2. Get unique topics from the data.
3. For each unique topic, find all the possible combination of pairs of PMIDs and the relevance scores for these pairs.
4. Save the 5-column matrix containing to a TSV file.

In [None]:
# Comment out any code calling the methods
# Load TREC data 
input_path = "../Data/TREC/Relevance_Matrix/TREC.tsv"
trec_df= load_TREC_data(input_path, False)

# Get unique topics
topics = get_unique_topics(trec_df)
# Prepare possible combinations of PMID pairs and their relevance scores
output_data = prepare_data(trec_df, topics, False)

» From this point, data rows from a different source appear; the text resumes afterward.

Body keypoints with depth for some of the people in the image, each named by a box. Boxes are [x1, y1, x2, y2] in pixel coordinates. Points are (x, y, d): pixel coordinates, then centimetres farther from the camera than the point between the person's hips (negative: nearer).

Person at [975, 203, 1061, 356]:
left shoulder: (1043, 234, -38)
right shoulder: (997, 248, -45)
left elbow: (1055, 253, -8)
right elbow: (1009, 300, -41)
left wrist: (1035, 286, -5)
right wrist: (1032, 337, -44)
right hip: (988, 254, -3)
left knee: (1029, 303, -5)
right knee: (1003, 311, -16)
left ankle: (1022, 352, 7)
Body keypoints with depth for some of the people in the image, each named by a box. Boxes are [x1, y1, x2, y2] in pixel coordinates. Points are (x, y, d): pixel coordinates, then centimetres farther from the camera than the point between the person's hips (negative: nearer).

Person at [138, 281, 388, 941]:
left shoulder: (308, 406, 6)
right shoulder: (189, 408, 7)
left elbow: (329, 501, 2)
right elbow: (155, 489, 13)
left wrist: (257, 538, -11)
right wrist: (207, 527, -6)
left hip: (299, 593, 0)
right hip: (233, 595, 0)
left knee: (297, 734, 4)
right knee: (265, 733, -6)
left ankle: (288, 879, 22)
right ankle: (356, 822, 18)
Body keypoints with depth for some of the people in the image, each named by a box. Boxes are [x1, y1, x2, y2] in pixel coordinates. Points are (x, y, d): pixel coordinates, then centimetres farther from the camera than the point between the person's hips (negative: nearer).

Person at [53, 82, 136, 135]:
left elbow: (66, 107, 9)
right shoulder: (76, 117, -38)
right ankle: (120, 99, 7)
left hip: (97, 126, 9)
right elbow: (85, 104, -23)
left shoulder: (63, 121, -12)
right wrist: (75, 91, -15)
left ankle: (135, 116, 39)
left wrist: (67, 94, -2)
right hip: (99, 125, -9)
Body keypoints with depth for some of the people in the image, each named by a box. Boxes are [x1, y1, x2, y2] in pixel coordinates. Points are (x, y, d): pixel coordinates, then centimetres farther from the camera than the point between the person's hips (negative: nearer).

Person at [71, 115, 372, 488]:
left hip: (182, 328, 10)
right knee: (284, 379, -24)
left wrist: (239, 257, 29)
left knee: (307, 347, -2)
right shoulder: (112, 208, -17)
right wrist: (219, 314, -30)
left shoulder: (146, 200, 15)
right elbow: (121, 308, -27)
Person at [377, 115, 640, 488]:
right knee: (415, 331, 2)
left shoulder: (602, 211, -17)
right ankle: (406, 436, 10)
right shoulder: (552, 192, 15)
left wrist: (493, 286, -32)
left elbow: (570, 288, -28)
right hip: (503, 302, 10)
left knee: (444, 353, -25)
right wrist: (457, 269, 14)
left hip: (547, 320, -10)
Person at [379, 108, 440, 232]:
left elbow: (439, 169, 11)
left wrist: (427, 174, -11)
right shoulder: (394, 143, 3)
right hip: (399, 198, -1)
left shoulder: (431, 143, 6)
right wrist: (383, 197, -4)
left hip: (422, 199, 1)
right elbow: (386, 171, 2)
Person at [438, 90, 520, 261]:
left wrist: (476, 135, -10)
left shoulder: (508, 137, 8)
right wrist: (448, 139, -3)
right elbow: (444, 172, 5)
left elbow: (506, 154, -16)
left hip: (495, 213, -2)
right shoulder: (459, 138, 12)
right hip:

# Save the data to a TSV file
output_path = "../Data/TREC/Relevance_Matrix/trec_relevance_pairs.tsv"
save_file(output_data, output_path, False)

#### TREC-simplified

Code strategy:

1. Load TREC data (TSV file containing topic-to-document relevance).
    - Replace all the relevance scores having value 2 with value 1. 
2. Get unique topics from the data.
3. For each unique topic, find all the possible combination of pairs of PMIDs and the relevance scores for these pairs.
4. Determine group for each pair based on the combination of their relevance scores. 
    - The pair with the relevance score of (1,1) is considered as 'A'. 
    - The pair with the relevance score of (1,0) or (0,1) is considered as 'B'.
    - The pair with the relevance score of (0,0) is considered as 'C'.
5. Save the 6-column matrix containing to a TSV file.

In [None]:
# Comment out any code calling the methods
# Load TREC data
input_path = "../Data/TREC/Relevance_Matrix/TREC.tsv"
trec_df= load_TREC_data(input_path)

# Get unique topics
topics = get_unique_topics(trec_df)
# Prepare possible combinations of PMID pairs and their relevance scores
output_data = prepare_data(trec_df, topics)

# Save the data to a TSV file
output_path = "Data/TREC/Relevance_Matrix/trec_simplified_relevance_matrix.tsv"
save_file(output_data, output_path)